A99 Non-medical prescribing essentials for common long term conditions
Course summary
This course will review essential prescribing practice for a range of common long term conditions (LTCs). including COPD, Chronic Heart Failure, Renal Disease and Diabetes.
Who should attend?
Non-medical prescribers
AHPs
Nurses
Community nurses
District nurses
Practice nurses
ANPs
Advanced nurse practitioners
Aims / objectives
- Develop an overview of common pharmacological agents used for managing Diabetes, Renal Disease, CHF and COPD.
- Have a better understanding of best treatment in patients with these diseases and their proper application within the context of national targets and guidelines.
- Improve prescribing practice for these patients, both within a cost effective and patient management context.
- Become aware of some of the latest innovations in pharmacological management of these LTCs
Course programme
- Interactive learning is a key feature of this course. You will look at case studies and real situations that have been encountered.
- The day will start with establishing your familiarity with the following principles which will be used in the case studies.
- An understanding of what medicines optimisation means and how this plays an important role in each of the conditions.
- What is a medication review and the different levels of medicines reviews.
- How often should you review a patient's medication.
- What is medicines reconciliation and why this is particularly important in long term conditions.
- Why is patient experience and involvement essential?
- Consider drug-drug interactions when prescribing new medicines
- Be aware of black triangle medicines.
- Renal Disease
- Renal disease: stages and monitoring of the disease.
- Prescribing and dose alterations for different stages.

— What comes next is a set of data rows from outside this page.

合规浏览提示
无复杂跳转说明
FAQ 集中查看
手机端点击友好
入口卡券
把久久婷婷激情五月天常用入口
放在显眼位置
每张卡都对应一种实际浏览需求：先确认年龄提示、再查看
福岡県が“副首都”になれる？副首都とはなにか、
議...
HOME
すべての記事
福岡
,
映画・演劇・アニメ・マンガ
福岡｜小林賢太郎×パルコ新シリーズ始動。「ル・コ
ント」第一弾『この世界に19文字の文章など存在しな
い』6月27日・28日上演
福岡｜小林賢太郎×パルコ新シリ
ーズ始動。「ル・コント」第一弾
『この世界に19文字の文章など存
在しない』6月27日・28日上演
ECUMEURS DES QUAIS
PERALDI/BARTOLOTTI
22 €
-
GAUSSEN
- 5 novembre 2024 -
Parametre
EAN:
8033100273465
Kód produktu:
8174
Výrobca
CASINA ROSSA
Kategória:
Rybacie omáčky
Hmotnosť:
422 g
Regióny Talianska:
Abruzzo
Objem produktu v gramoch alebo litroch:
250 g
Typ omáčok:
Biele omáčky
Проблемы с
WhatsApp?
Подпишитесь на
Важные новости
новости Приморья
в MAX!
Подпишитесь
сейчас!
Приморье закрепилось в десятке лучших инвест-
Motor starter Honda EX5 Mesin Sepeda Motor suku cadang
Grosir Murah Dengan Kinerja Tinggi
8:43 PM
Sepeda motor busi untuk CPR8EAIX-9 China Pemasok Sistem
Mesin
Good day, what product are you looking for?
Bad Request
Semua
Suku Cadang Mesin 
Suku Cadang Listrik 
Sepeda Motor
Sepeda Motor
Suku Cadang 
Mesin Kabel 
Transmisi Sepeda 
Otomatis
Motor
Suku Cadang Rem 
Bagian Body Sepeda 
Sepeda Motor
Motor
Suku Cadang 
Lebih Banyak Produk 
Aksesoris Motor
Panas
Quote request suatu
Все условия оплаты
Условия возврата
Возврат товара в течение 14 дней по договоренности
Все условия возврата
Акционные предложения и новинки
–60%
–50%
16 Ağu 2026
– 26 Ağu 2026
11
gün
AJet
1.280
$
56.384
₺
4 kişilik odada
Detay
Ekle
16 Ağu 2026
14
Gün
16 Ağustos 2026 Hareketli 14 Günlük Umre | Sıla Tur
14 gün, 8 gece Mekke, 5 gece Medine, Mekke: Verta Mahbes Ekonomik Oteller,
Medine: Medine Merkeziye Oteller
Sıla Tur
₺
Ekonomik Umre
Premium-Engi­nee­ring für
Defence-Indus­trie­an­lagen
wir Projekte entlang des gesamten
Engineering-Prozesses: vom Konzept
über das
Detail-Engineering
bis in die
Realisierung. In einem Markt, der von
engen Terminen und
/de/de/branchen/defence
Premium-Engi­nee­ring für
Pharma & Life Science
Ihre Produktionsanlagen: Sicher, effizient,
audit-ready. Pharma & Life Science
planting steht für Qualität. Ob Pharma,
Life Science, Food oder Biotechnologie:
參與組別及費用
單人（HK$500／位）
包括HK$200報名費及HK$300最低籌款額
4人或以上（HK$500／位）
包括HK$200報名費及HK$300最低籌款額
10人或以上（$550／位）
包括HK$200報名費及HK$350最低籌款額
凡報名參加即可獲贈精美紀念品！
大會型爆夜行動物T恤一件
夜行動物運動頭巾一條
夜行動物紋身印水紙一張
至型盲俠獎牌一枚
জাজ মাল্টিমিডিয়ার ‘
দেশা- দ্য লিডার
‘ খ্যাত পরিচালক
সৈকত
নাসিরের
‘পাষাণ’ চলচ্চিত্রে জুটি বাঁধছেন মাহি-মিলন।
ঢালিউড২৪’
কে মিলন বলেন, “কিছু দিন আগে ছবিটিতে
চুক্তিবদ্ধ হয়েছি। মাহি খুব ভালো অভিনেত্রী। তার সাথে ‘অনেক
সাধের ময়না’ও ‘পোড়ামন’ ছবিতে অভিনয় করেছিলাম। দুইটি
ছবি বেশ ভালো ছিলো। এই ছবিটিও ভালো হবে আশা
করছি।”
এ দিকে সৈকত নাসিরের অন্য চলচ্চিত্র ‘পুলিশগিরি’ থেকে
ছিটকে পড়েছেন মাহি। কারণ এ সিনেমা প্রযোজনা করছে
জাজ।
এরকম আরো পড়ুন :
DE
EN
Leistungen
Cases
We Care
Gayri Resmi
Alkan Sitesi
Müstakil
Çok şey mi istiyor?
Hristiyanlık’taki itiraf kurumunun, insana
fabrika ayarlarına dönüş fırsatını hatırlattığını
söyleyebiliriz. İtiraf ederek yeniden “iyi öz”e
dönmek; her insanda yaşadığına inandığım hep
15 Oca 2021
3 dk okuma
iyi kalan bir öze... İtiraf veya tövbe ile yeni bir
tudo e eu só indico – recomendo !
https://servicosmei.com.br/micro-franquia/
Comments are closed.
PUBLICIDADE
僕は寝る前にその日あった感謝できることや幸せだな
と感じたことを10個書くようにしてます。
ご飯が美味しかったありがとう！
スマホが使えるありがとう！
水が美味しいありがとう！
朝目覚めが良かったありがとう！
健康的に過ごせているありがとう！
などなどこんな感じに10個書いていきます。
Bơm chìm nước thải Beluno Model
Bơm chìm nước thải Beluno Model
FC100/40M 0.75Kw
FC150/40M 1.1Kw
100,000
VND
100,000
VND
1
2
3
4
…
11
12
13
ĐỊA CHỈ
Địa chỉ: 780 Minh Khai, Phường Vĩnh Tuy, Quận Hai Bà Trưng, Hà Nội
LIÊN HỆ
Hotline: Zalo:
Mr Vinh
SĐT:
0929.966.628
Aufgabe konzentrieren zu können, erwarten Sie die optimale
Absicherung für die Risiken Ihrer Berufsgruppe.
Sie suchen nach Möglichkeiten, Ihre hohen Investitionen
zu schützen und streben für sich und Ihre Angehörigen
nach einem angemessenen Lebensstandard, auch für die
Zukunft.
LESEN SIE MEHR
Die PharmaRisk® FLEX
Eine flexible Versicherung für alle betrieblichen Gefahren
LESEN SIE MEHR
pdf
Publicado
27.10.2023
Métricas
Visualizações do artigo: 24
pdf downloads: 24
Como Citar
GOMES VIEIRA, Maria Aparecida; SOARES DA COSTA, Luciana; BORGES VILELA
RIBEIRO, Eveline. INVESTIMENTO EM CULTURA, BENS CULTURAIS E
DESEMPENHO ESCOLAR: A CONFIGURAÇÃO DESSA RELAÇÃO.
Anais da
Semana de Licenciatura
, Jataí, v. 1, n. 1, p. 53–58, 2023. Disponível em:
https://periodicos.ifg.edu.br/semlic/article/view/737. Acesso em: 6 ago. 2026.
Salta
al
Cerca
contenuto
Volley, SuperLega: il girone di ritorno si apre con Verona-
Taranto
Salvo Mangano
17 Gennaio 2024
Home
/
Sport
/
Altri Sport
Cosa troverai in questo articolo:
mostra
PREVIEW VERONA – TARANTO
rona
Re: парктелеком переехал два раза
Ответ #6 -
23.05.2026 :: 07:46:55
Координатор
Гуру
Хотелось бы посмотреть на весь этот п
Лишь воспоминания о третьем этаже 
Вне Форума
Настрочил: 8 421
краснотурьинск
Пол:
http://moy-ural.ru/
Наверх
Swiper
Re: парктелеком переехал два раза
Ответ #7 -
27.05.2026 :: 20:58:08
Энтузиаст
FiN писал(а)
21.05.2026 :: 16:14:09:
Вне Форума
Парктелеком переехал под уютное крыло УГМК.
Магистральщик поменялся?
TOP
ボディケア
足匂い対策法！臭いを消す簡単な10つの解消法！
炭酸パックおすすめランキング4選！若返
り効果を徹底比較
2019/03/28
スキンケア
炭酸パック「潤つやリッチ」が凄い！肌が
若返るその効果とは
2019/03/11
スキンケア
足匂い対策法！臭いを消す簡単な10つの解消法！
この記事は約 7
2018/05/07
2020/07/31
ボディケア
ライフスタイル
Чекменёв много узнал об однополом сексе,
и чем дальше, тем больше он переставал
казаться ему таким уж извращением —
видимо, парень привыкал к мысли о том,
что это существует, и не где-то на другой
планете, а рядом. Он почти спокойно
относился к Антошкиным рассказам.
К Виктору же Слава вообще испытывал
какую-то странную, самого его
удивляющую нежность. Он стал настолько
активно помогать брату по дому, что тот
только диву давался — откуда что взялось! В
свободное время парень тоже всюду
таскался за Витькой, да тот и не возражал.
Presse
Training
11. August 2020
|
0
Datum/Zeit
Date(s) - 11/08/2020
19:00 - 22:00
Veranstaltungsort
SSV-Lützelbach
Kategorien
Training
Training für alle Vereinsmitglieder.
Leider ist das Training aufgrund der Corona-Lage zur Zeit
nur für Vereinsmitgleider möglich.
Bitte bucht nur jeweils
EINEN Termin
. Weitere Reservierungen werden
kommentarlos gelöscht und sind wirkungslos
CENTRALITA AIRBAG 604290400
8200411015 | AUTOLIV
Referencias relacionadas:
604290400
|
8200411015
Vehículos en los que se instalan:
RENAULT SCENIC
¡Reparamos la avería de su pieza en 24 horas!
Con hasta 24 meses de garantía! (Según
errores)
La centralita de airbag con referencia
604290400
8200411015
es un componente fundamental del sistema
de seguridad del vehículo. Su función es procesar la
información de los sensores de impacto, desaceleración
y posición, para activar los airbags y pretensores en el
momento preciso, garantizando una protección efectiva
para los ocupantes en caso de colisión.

- Acute kidney injury (AKI) including prevention and awareness of medications that often place patients at risk.
- The importance of hydration.
- COPD
- Which inhalers and when to prescribe.
- Prescribing other oral medicines in COPD; what is the evidence.
- Prescribing in advance of exacerbatoin including patient education.
- High dose steroid cards.
- Chronic Heart Failure
- A brief overview of the medicines prescribed in CHF
- Maximising doses in chronic heart failure
- How to manage side effects including medication alterations.
- Diabetes
- When to treat type II diabetes
- Current prescribing guideline recommendations
- Insulin and its management
- Blood glucose monitoring- when, why and is it necessary?
- Risk factors and prescribing preventative medicines
- Practical problems such as:
- - Diabetes treatment and the patient fasting for religious reasons
- - Hypoglycaemic attacks: Patient or partner recognition.
- - Long distance flights and time changes: how and when to take diabetes medication.